> [WORK REQUEST]: Transcribe exactly, and only, the lines running from the one with "root of tail: (548, 221)" to the end of the entries below, both included, without any pictures.

> [RECORDED DATA]:
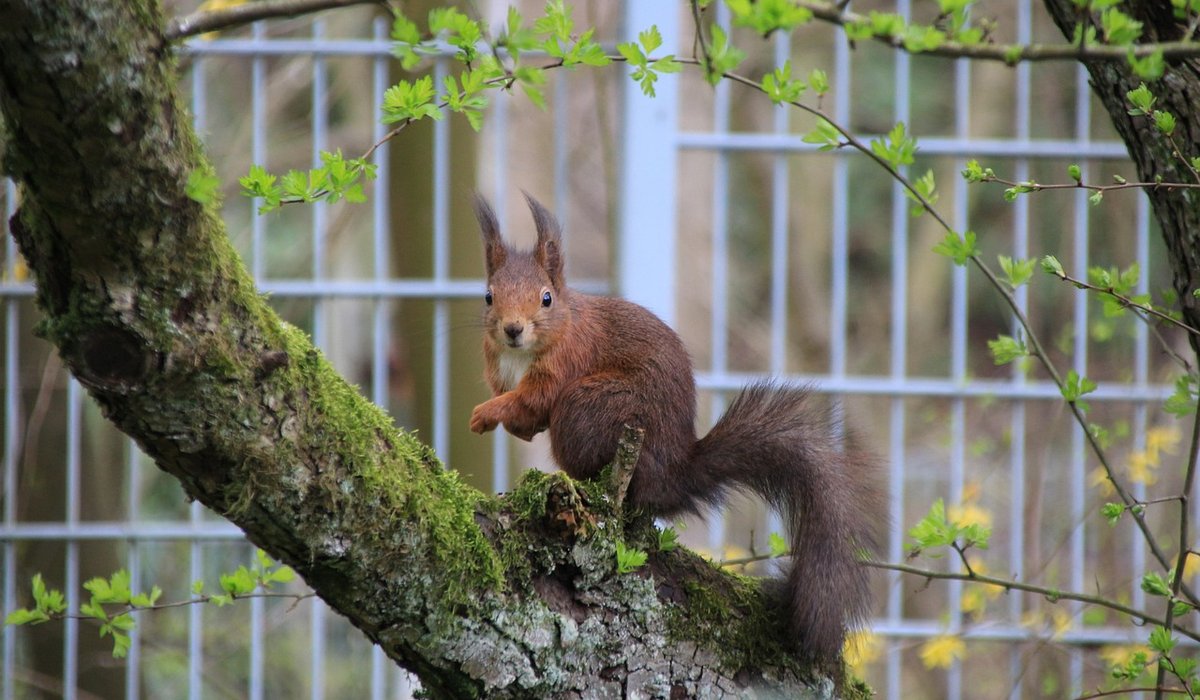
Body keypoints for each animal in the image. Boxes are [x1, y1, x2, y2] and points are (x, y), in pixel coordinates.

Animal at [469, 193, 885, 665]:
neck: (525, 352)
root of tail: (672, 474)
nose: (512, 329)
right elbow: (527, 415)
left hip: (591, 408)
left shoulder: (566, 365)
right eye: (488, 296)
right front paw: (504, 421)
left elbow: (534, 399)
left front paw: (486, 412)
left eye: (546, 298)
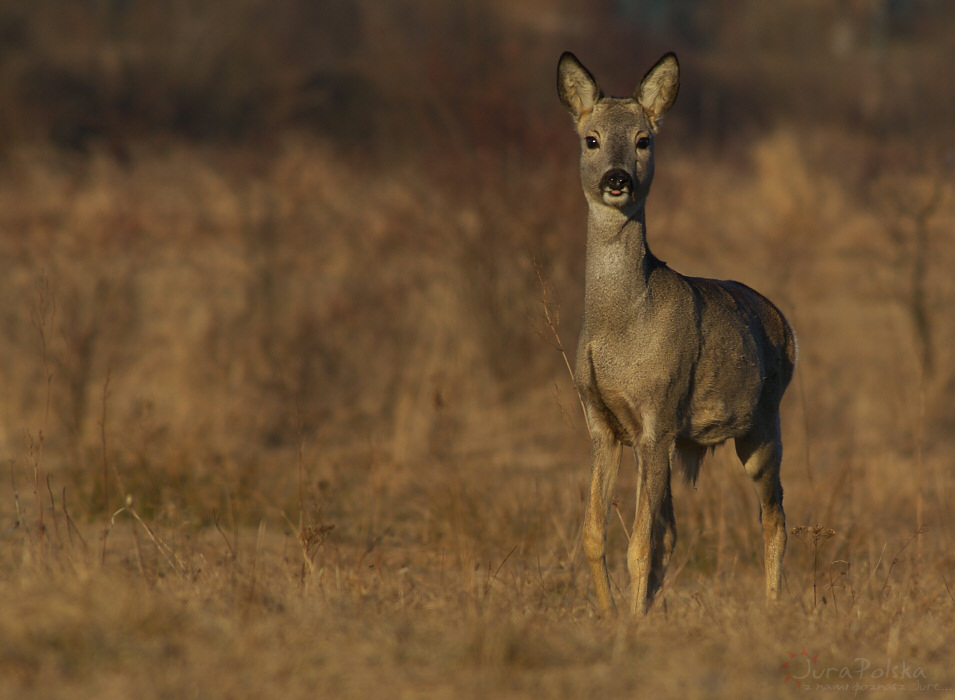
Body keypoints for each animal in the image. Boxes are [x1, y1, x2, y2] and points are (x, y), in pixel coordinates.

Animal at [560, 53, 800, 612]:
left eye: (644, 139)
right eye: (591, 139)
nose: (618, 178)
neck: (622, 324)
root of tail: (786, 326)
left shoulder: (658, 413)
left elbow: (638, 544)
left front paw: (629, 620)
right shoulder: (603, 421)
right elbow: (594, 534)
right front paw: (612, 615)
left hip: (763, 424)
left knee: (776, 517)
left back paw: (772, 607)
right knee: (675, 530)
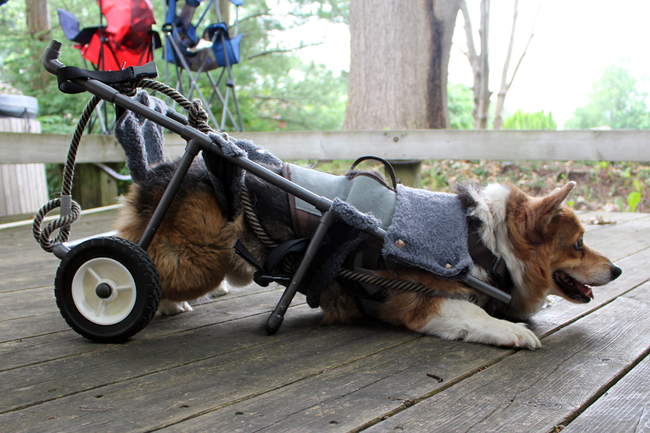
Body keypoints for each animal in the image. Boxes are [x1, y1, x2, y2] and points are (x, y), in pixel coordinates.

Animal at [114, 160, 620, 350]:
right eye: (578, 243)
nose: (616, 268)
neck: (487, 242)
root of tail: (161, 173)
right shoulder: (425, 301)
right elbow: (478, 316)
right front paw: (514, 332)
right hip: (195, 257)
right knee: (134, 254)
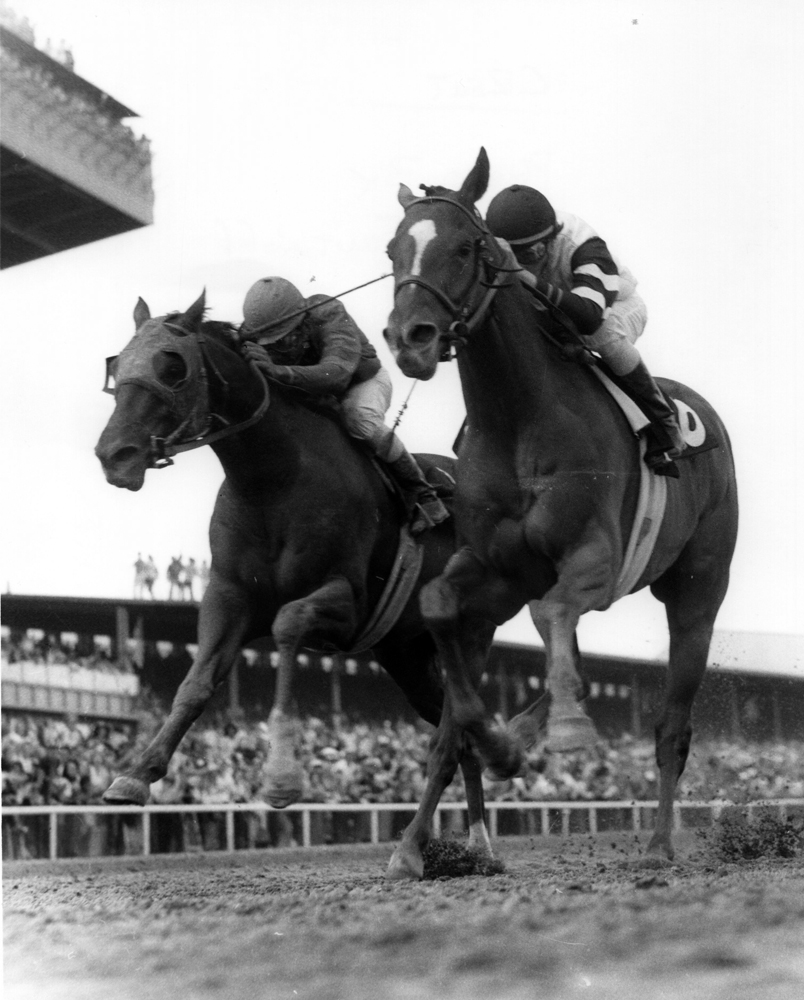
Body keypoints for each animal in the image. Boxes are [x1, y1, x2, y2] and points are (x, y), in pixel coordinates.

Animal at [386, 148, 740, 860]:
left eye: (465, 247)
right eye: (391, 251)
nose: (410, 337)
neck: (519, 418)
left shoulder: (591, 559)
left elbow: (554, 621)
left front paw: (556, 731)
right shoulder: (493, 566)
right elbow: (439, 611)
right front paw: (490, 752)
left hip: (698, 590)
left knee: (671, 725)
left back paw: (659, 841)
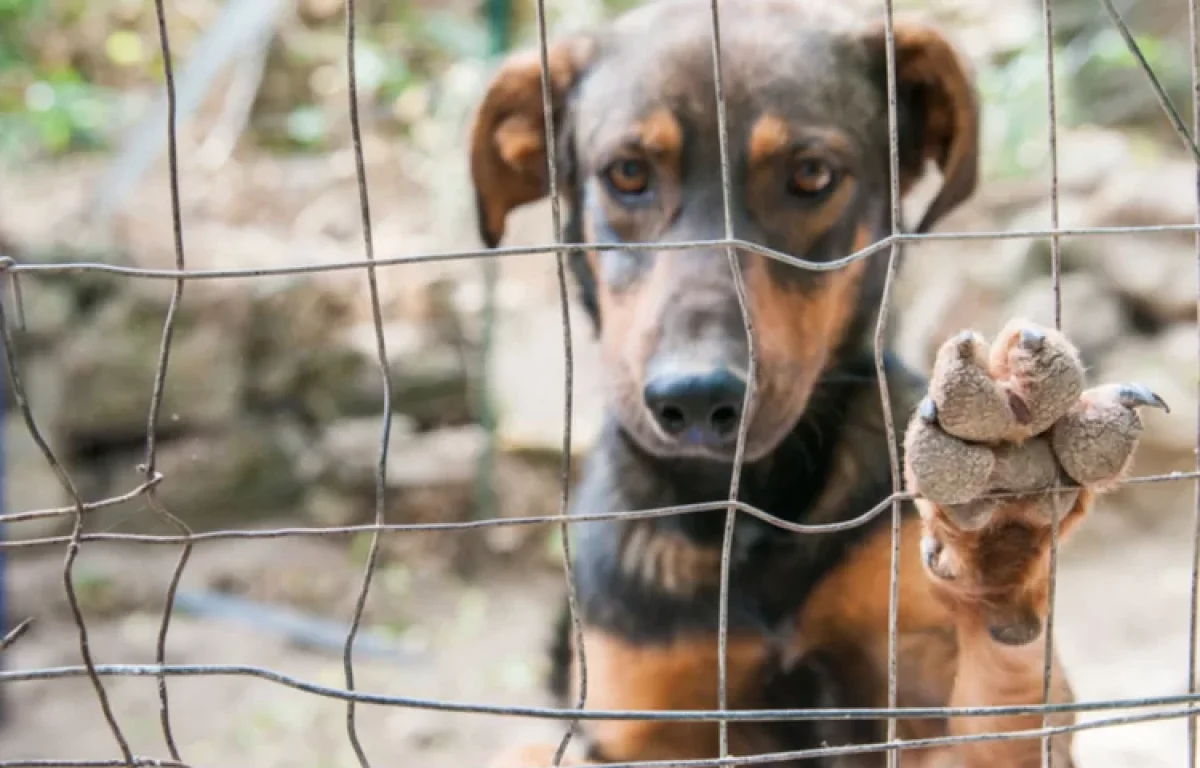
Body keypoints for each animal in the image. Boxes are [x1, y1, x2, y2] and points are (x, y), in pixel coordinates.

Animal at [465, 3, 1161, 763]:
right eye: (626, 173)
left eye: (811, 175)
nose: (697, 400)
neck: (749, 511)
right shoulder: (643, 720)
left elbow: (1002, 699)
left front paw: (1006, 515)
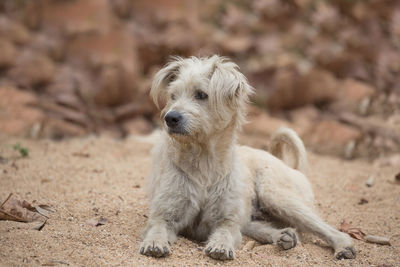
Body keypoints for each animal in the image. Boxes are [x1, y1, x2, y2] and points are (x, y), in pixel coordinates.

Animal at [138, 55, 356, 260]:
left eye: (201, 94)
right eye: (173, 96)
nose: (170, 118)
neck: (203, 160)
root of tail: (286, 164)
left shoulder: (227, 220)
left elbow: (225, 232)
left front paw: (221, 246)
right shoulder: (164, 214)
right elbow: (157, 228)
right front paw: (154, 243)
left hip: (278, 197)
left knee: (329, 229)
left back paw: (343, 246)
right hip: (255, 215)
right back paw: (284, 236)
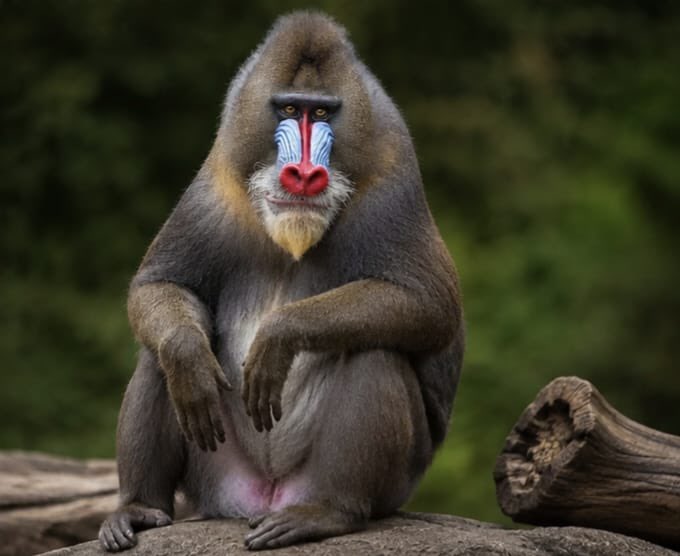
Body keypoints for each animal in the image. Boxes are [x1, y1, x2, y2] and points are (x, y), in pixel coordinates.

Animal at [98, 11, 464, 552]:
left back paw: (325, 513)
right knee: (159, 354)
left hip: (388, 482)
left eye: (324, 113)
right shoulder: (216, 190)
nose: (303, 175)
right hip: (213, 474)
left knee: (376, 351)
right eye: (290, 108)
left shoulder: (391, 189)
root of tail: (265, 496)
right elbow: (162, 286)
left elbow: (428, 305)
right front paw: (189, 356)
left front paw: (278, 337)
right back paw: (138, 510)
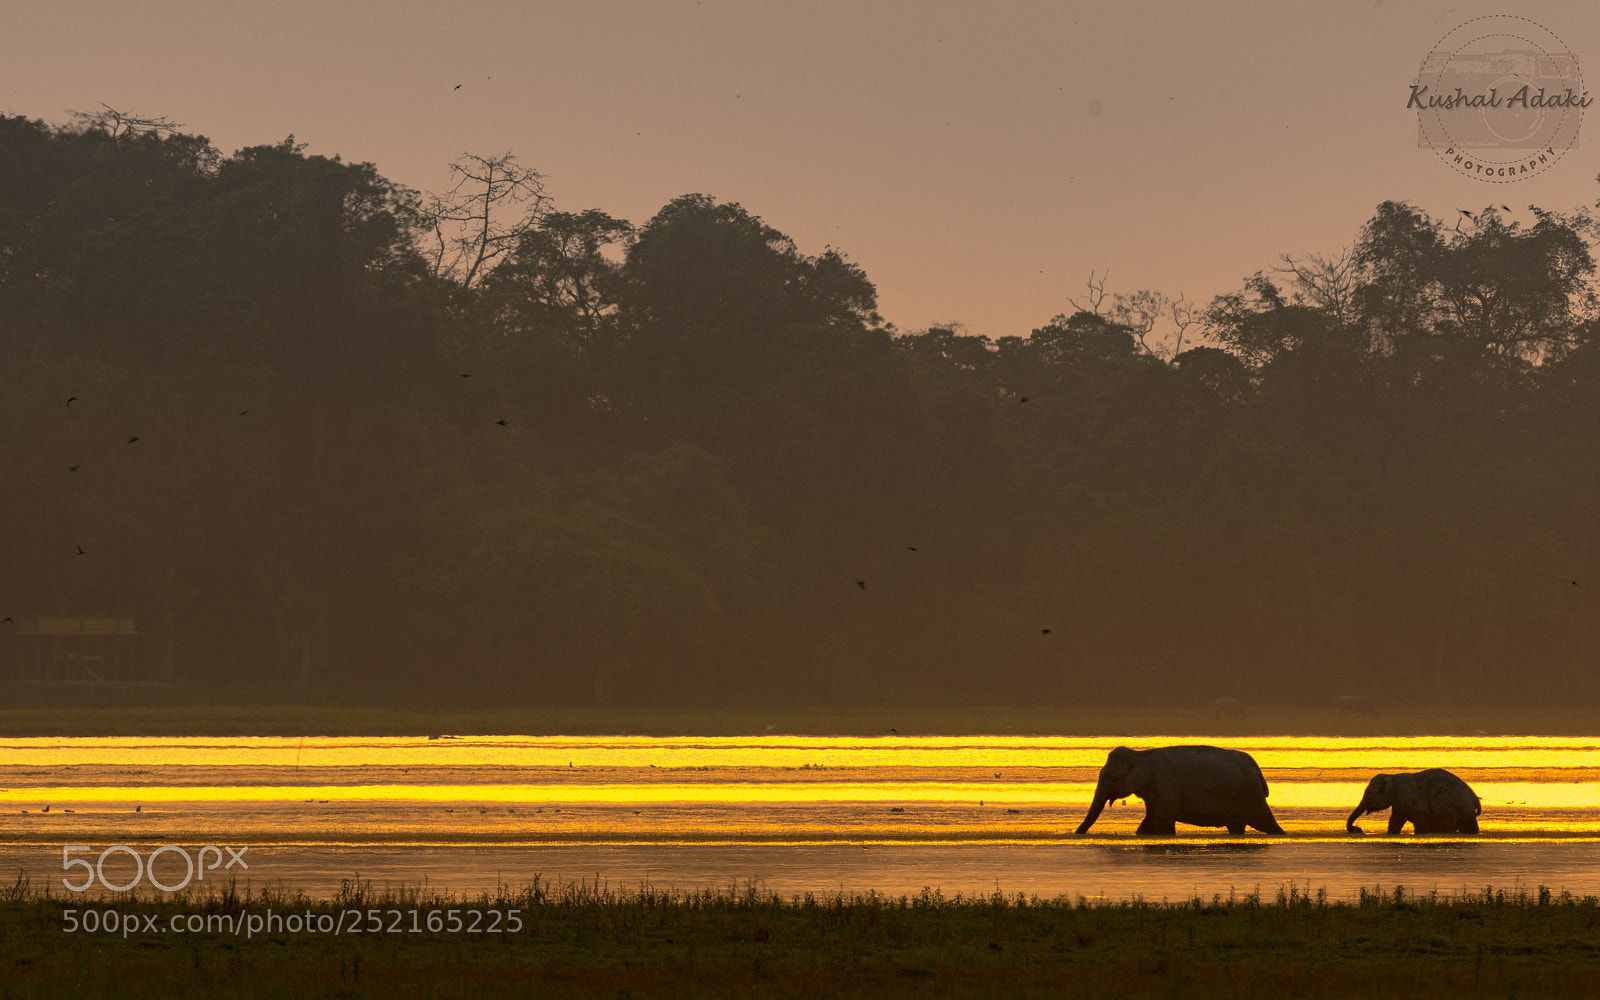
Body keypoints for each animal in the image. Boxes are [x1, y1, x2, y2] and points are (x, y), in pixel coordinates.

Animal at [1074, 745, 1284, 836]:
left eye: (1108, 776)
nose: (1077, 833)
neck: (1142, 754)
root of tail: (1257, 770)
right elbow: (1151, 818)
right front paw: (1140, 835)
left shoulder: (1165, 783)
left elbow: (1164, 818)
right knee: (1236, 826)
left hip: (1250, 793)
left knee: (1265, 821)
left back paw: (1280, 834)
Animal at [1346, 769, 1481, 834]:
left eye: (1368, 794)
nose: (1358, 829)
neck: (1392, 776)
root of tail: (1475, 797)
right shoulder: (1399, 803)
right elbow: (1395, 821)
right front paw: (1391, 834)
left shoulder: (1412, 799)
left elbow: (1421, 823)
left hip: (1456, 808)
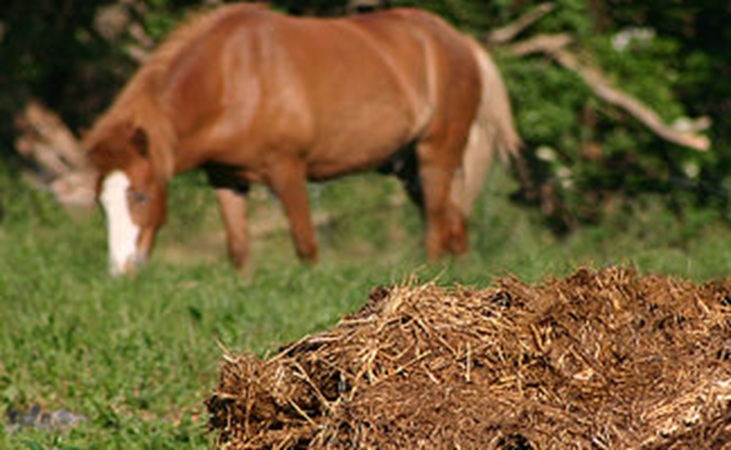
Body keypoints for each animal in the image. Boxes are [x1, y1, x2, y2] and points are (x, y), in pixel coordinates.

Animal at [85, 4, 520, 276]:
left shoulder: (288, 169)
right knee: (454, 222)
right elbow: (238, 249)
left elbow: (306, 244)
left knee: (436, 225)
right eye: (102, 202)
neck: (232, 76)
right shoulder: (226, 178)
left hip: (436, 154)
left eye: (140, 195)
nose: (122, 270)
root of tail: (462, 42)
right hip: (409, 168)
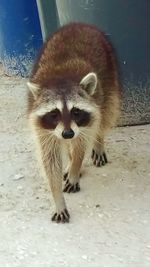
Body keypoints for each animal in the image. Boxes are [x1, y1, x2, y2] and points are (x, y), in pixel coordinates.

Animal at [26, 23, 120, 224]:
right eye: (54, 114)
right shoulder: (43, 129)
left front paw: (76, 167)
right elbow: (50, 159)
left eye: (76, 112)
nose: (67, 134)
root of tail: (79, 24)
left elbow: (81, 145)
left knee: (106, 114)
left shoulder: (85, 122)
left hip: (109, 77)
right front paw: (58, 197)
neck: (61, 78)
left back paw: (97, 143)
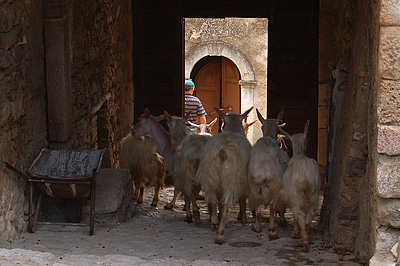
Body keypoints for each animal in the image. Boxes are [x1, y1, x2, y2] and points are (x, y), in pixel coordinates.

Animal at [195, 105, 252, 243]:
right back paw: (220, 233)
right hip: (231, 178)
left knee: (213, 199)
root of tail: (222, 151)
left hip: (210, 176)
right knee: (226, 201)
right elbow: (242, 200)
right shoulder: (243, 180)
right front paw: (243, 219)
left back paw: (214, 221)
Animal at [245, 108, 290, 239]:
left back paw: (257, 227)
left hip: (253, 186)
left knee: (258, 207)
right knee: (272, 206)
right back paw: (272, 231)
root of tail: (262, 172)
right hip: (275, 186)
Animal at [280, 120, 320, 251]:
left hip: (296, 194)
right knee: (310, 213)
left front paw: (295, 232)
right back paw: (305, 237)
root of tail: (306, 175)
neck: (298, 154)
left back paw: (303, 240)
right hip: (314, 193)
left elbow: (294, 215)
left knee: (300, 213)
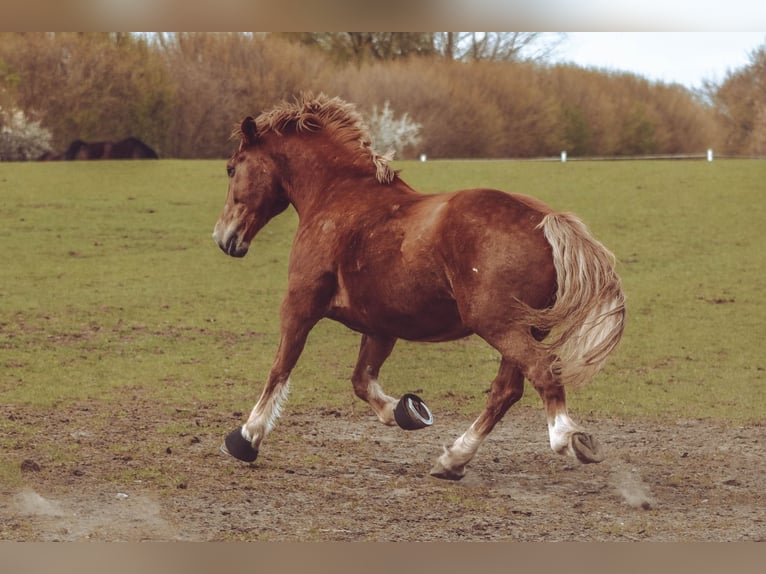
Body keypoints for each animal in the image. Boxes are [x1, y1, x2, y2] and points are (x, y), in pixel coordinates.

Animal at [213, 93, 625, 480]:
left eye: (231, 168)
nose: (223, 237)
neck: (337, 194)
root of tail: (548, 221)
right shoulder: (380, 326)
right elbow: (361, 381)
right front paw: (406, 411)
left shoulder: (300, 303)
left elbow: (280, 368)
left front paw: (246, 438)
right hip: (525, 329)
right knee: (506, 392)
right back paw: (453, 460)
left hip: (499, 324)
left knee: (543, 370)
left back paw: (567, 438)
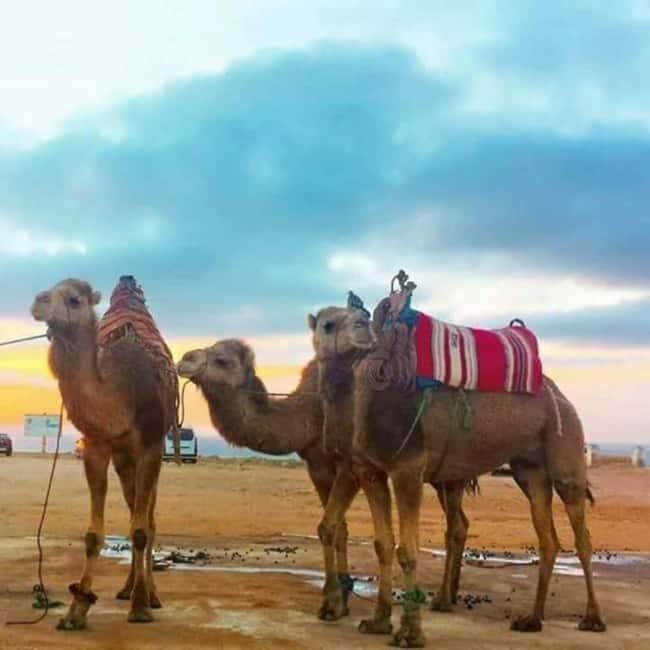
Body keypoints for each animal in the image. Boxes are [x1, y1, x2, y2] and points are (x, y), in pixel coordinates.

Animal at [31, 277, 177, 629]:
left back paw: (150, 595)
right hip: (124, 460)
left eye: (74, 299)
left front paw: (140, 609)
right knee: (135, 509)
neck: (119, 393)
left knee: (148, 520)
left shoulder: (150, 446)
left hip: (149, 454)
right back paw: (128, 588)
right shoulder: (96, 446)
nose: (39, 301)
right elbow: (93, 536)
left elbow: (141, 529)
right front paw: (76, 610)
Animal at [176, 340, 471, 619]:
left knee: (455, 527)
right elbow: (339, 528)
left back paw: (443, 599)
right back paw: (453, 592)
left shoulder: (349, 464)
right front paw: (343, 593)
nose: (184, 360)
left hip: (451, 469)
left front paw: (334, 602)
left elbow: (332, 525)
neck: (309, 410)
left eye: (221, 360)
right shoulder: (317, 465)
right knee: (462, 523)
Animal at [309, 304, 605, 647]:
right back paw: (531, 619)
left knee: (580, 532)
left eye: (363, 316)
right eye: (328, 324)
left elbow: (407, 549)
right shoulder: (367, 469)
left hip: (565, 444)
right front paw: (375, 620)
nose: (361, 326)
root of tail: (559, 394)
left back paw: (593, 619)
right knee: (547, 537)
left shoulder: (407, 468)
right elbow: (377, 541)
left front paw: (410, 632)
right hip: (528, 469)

> [EXERCISE SOLUTION]:
root of tail: (548, 221)
right shoulder: (380, 326)
right elbow: (361, 381)
right front paw: (406, 411)
left shoulder: (300, 303)
left elbow: (280, 368)
left front paw: (246, 438)
right hip: (525, 329)
right knee: (506, 392)
right back paw: (453, 460)
left hip: (499, 324)
left knee: (543, 370)
left back paw: (567, 438)
Body keypoints for each animal in the image. Boxes are [x1, y1, x2, y2] and points are (x, y), in pixel coordinates.

Animal at [31, 277, 177, 629]:
left back paw: (150, 595)
right hip: (124, 460)
left eye: (74, 299)
left front paw: (140, 609)
right knee: (135, 509)
neck: (119, 393)
left knee: (148, 520)
left shoulder: (150, 446)
left hip: (149, 454)
right back paw: (128, 588)
right shoulder: (96, 446)
nose: (39, 301)
right elbow: (93, 536)
left elbow: (141, 529)
right front paw: (76, 610)
Animal at [176, 340, 471, 619]:
left knee: (455, 527)
right elbow: (339, 528)
left back paw: (443, 599)
right back paw: (453, 592)
left shoulder: (349, 464)
right front paw: (343, 593)
nose: (184, 360)
left hip: (451, 469)
left front paw: (334, 602)
left elbow: (332, 525)
neck: (309, 410)
left eye: (221, 360)
right shoulder: (317, 465)
right knee: (462, 523)
Animal at [309, 304, 605, 647]:
right back paw: (531, 619)
left knee: (580, 532)
left eye: (363, 316)
right eye: (328, 324)
left elbow: (407, 549)
right shoulder: (367, 469)
left hip: (565, 444)
right front paw: (375, 620)
nose: (361, 326)
root of tail: (559, 394)
left back paw: (593, 619)
right knee: (547, 537)
left shoulder: (407, 468)
right elbow: (377, 541)
left front paw: (410, 632)
right hip: (528, 469)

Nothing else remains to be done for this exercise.